Material provided ::
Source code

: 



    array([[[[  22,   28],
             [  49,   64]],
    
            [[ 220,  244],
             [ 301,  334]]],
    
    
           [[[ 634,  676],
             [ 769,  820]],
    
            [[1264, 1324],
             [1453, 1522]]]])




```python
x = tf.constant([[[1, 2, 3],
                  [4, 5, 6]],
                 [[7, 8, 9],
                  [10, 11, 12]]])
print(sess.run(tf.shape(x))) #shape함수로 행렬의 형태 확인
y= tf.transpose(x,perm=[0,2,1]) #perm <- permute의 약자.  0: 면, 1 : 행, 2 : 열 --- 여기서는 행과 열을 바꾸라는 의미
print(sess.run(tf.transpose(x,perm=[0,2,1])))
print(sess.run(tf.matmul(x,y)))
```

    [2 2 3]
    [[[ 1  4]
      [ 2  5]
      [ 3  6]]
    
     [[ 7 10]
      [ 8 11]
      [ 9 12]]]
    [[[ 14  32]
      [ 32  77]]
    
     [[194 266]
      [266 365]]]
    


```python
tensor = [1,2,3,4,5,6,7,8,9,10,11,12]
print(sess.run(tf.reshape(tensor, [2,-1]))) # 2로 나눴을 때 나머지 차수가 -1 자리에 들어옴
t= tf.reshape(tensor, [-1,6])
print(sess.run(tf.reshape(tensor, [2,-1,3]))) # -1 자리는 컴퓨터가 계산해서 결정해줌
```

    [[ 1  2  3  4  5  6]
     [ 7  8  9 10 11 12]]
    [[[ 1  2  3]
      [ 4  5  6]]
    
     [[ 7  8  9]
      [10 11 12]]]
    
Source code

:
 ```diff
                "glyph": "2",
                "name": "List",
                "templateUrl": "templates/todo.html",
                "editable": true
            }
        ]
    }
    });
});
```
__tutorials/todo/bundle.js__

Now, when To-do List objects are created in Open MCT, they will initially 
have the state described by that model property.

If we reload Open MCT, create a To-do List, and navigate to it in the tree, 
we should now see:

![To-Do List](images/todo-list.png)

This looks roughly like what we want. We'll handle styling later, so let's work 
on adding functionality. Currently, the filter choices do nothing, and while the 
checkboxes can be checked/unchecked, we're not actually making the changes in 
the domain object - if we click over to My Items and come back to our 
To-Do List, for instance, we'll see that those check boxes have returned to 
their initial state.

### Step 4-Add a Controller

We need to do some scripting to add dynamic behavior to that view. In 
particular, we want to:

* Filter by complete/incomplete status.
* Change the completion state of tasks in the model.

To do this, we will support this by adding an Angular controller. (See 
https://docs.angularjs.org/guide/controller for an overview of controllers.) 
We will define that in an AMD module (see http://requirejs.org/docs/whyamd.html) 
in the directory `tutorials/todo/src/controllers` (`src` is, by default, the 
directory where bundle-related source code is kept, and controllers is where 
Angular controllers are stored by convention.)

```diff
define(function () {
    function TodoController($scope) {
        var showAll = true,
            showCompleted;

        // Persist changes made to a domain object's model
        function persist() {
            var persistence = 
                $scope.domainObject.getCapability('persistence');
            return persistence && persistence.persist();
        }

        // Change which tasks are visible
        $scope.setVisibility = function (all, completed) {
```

Task to carry out ::
Could you copy out every line in the material above that contains the string "have"?

Solution to the problem ::
have the state described by that model property.
To-Do List, for instance, we'll see that those check boxes have returned to 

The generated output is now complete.